─── KUTIPAN UNTUK DIBACA

Butuh waktu panjang untuk mengajak masyarakat menemukan keberadaan "orang tua", kemudian menengahkannya dalam artian memberikan legitimasi untuk melakukan intervensi kekuasaan. Oleh karenanya, Agus Sukoco mencoba tidak terburu-buru dan larut dalam obsesi. Tahap yang baru bisa dicapai saat ini baru pada tahap memberikan lontaran-lontaran gagasan dengan tujuan menggoda masyarakat dan para tokohnya untuk mau berpikir lebih luas. 

Ditengah mengerjakan gagasan besar mengenali kembali sesepuh, menemukan dan menengahkan "orang tua" kultural, Agus Sukoco disibukkan dengan permintaan penyelesaian problematika sosial yang kasuistik. Ia kerap diundang untuk mengisi orasi budaya di kalangan institusi pemerintahan dengan menyampaikan tema seputar rekonstruksi kepemimpinan dan paradigma kerja birokrasi. Kejaksaan Negeri Purbalingga adalah salah satu institusi yang intens berdialog, berkonsultasi dan memberikan ruang. Diantara edukasi yang ia tanamkan kepada para Jaksa adalah bahwa profesi Jaksa adalah pejabat Negara sekaligus pejabat Langit. Jaksa menjadi kepanjangan tangan Tuhan untuk menegakkan hukum-Nya "Faman ya'mal mitsqaala dzaratin khairay yarah, waman ya'mal mitsqaala dzaratin syarray yarah", yang kurang lebih artinya barang siapa mengerjakan kebaikan sebesar biji, maka kebaikan balasannya. Barangsiapa mengerjakan keburukan sebesar biji, maka keburukan balasannya. Dikuatkan lagi dalam putusan peradilan selalu tertera "Demi Keadilan Berdasarkan Ketuhanan Yang Maha Esa". Dasarnya berpangkal dari Tuhan, bukan semata demi Negara.

──────

URAIAN TUGAS | Silakan lanjutkan tulisan tentang Agus Sukoco dan para Jaksa di atas, dimulai tepat setelah kalimat terakhirnya.

─── BAHAN YANG TERSEDIA

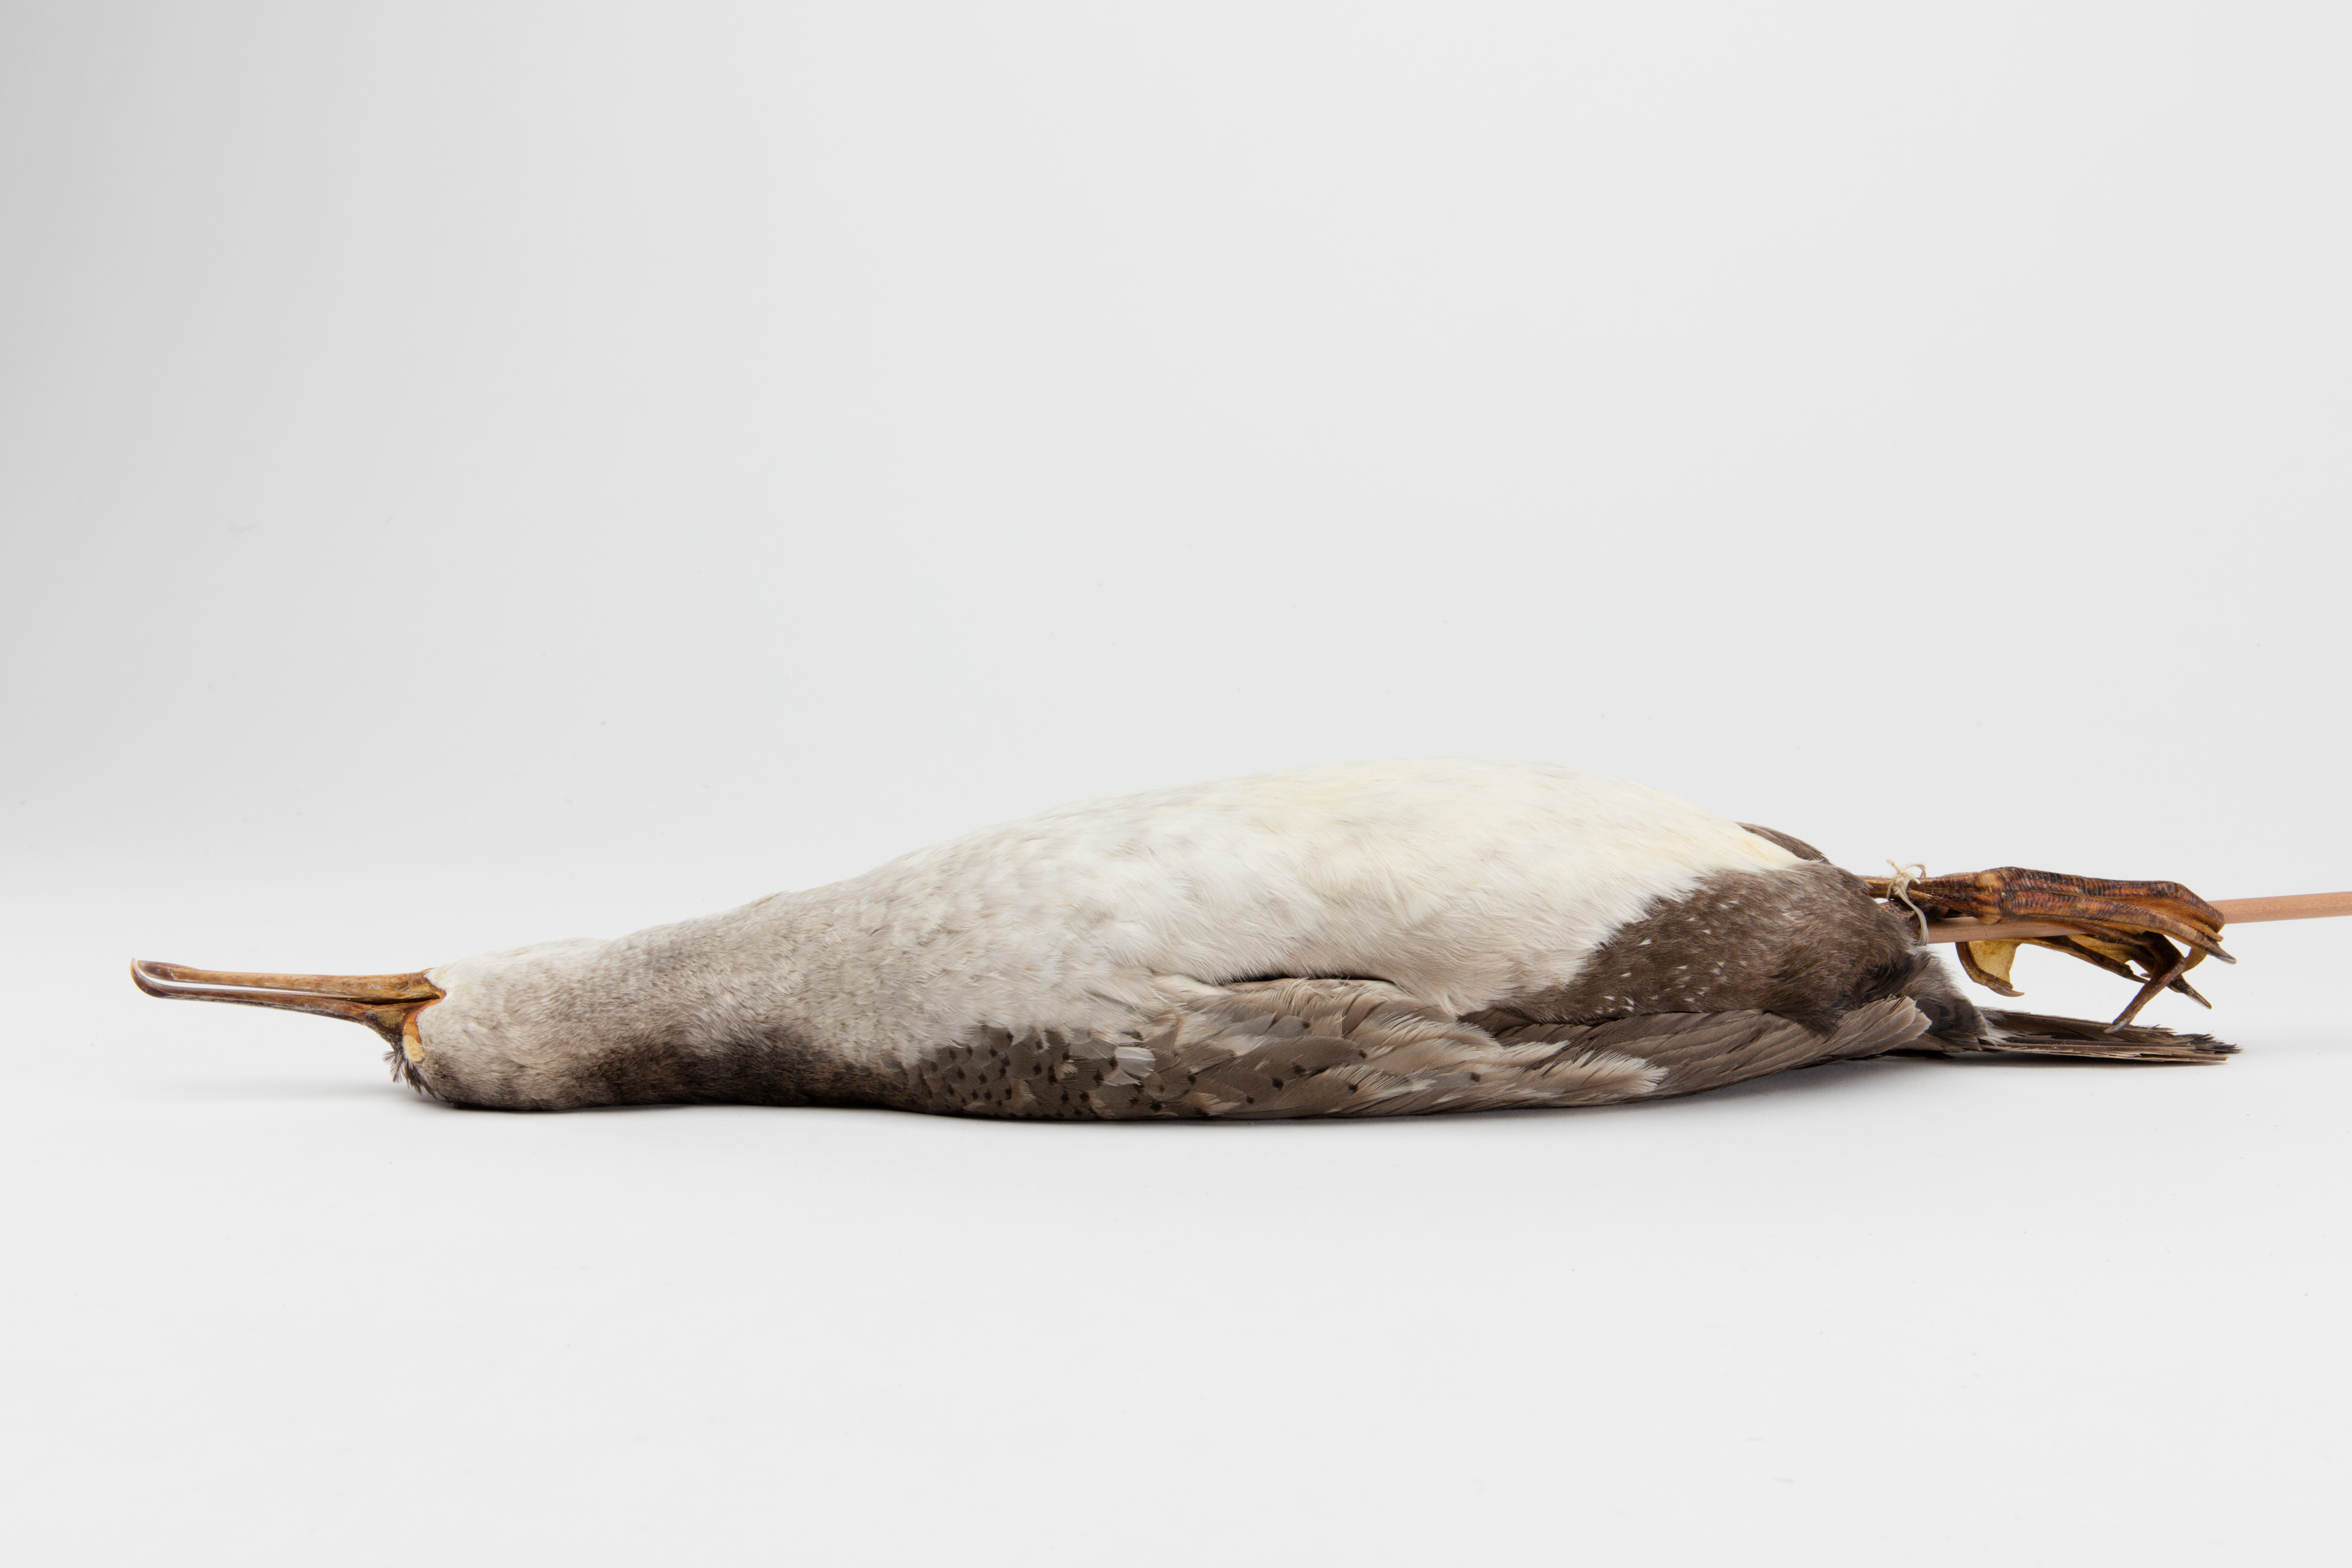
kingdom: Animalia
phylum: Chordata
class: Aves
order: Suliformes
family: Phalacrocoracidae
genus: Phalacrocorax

──────
─── BAHAN YANG TERSEDIA

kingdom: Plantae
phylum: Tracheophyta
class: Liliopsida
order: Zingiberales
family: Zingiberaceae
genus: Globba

──────

HASIL DI BAWAH |
Dari urusan para Jaksa hingga pedagang keliling diterima di kediaman sederhananya di Desa Sokawera, Kecamatan Padamara, Kabupaten Purbalingga. Pedagang Somay diajak berpikir dekonstruktif bahwa berdagang bukanlah kegiatan mencari uang. Membuat somay dan mendorong gerobak keliling adalah dalam rangka memberi makan makhluk-makhluk Tuhan, kalau Tuhan senang dengan perbuatan itu, rejeki sudah pasti akan Dia turunkan. Cara berpikir semacam ini menjadi energi yang lebih steady ditengah peliknya persaingan dan melelahkannya berprofesi menjadi pedagang kecil.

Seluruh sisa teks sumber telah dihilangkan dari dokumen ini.